Supplied material Start Marker

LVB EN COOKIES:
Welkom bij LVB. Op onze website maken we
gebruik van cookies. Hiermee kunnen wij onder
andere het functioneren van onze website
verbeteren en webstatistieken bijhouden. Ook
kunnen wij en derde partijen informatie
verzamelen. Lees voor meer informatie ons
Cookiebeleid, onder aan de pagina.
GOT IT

Supplied material End Marker

▶ **Your goal**: An exact repeat of the lines from the one containing "verbeteren en webstatistieken bijhouden. Ook" through the final line of the entries is the whole answer.

▶ **Answer for the task**:
verbeteren en webstatistieken bijhouden. Ook
kunnen wij en derde partijen informatie
verzamelen. Lees voor meer informatie ons
Cookiebeleid, onder aan de pagina.
GOT IT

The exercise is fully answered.